__INSTRUCTIONS TO FOLLOW__
Pick out every line in the entries below that contains the string "context".

__RECORDS FOR PROCESSING__
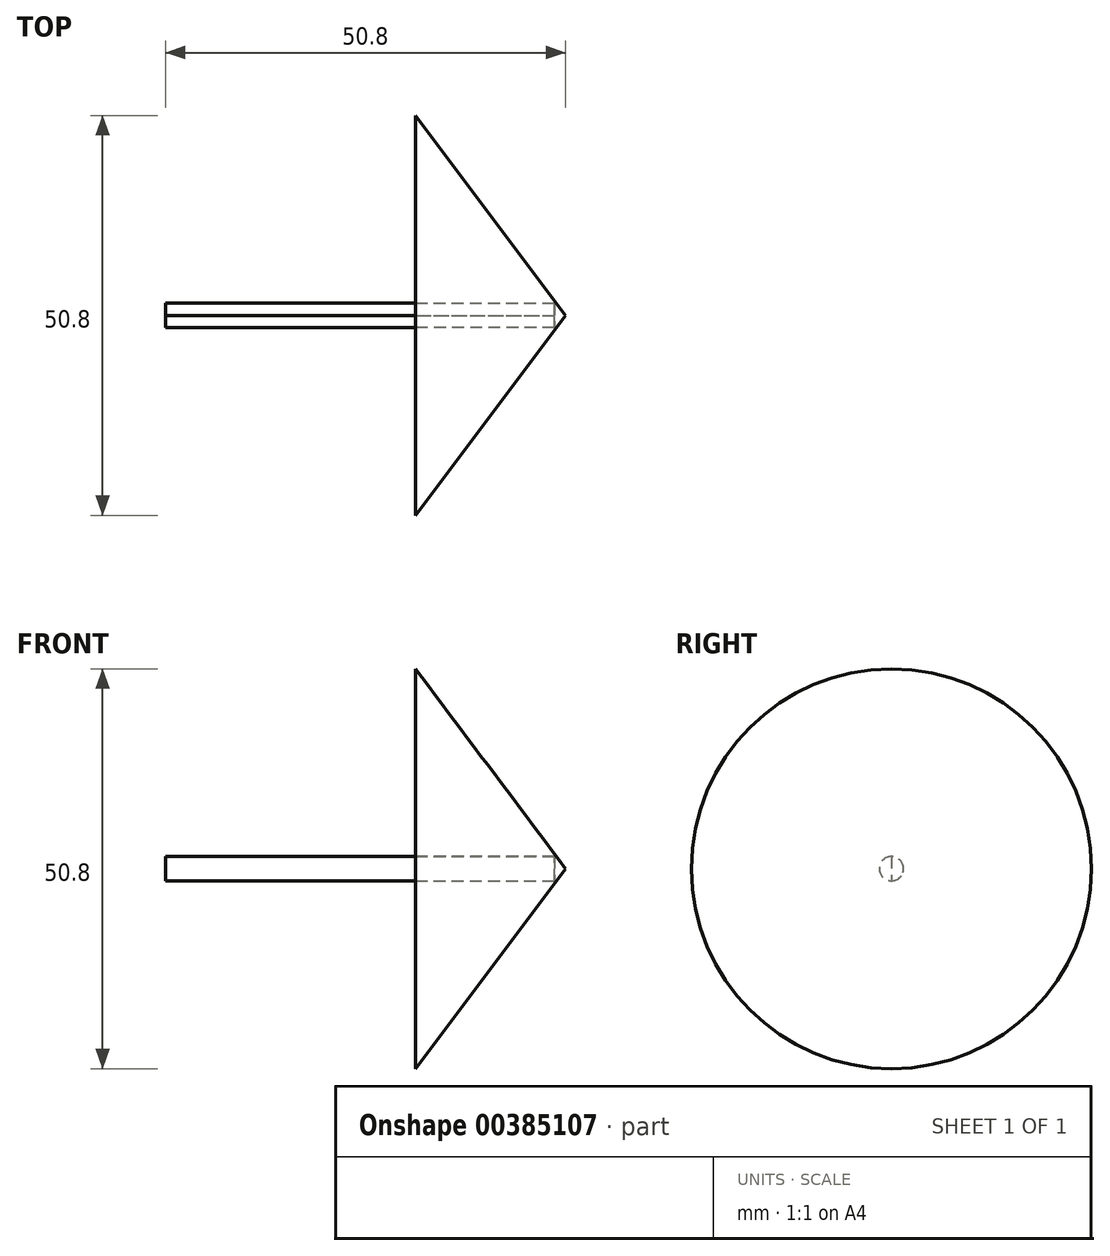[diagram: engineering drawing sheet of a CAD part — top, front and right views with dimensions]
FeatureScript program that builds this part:
annotation { "Feature Type Name" : "Feature", "Feature Type Description" : "" }
export const myFeature = defineFeature(function(context is Context, id is Id, definition is map)
    precondition{}
    {
        {
            var Q0;
            Q0=qCreatedBy(makeId("Front.planeOp"),FACE);
            var sketch = newSketch(context, id + "F0", { "sketchPlane" : qUnion([Q0])});
            skLineSegment(sketch, "E0.bottom", {"start": v(0, 0) * mm, "end": v(49.4, 0) * mm});
            skLineSegment(sketch, "E0.top", {"start": v(0, 1.54) * mm, "end": v(49.4, 1.54) * mm});
            skLineSegment(sketch, "E0.left", {"start": v(0, 0) * mm, "end": v(0, 1.54) * mm});
            skLineSegment(sketch, "E0.right", {"start": v(49.4, 0) * mm, "end": v(49.4, 1.54) * mm});
            skSolve(sketch);
        }
        {
            var Q0;
            Q0=makeQuery(id+"F0.imprint","IMPRINT",FACE,{"disambiguationData":[TD([[makeQuery(id+"F0.imprint","IMPRINT",EDGE,{"derivedFrom":sQuery(id+"F0.wireOp",EDGE,"E0.bottom")}),1.0]])]});
            var Q1;
            Q1=sQuery(id+"F0.wireOp",EDGE,"E0.bottom");
            revolve(context, id + "F1", {"entities" : qUnion([Q0]), "axis" : qUnion([Q1]), "revolveType" : RevolveType.FULL});
        }
        {
            var Q0;
            Q0=qCreatedBy(makeId("Front.planeOp"),FACE);
            var sketch = newSketch(context, id + "F2", { "sketchPlane" : qUnion([Q0])});
            skLineSegment(sketch, "E1", {"start": v(31.75, 0) * mm, "end": v(31.75, 25.4) * mm});
            skLineSegment(sketch, "E2", {"start": v(31.75, 25.4) * mm, "end": v(50.8, 0) * mm});
            skLineSegment(sketch, "E3", {"start": v(50.8, 0) * mm, "end": v(31.75, 0) * mm});
            skLineSegment(sketch, "E4", {"start": v(49.41, 1.59) * mm, "end": v(49.4, 1.59) * mm});
            skSolve(sketch);
        }
        {
            var Q0;
            Q0=makeQuery(id+"F2.imprint","IMPRINT",FACE,{"disambiguationData":[TD([[makeQuery(id+"F2.imprint","IMPRINT",EDGE,{"derivedFrom":sQuery(id+"F2.wireOp",EDGE,"E1")}),-1.0]])]});
            var Q1;
            Q1=sQuery(id+"F2.wireOp",EDGE,"E3");
            revolve(context, id + "F3", {"entities" : qUnion([Q0]), "axis" : qUnion([Q1]), "revolveType" : RevolveType.FULL, "oppositeDirection" : true});
        }
        {
            var Q0;
            Q0=makeQuery(id+"F0.imprint","IMPRINT",FACE,{"disambiguationData":[TD([[makeQuery(id+"F0.imprint","IMPRINT",EDGE,{"derivedFrom":sQuery(id+"F0.wireOp",EDGE,"E0.bottom")}),1.0]])]});
            var Q1;
            Q1=sQuery(id+"F2.wireOp",EDGE,"E3");
            revolve(context, id + "F4", {"entities" : qUnion([Q0]), "axis" : qUnion([Q1]), "revolveType" : RevolveType.ONE_DIRECTION, "angle" : 180 * degree});
        }
    });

__THE REPLY__
export const myFeature = defineFeature(function(context is Context, id is Id, definition is map)
            var sketch = newSketch(context, id + "F0", { "sketchPlane" : qUnion([Q0])});
            revolve(context, id + "F1", {"entities" : qUnion([Q0]), "axis" : qUnion([Q1]), "revolveType" : RevolveType.FULL});
            var sketch = newSketch(context, id + "F2", { "sketchPlane" : qUnion([Q0])});
            revolve(context, id + "F3", {"entities" : qUnion([Q0]), "axis" : qUnion([Q1]), "revolveType" : RevolveType.FULL, "oppositeDirection" : true});
            revolve(context, id + "F4", {"entities" : qUnion([Q0]), "axis" : qUnion([Q1]), "revolveType" : RevolveType.ONE_DIRECTION, "angle" : 180 * degree});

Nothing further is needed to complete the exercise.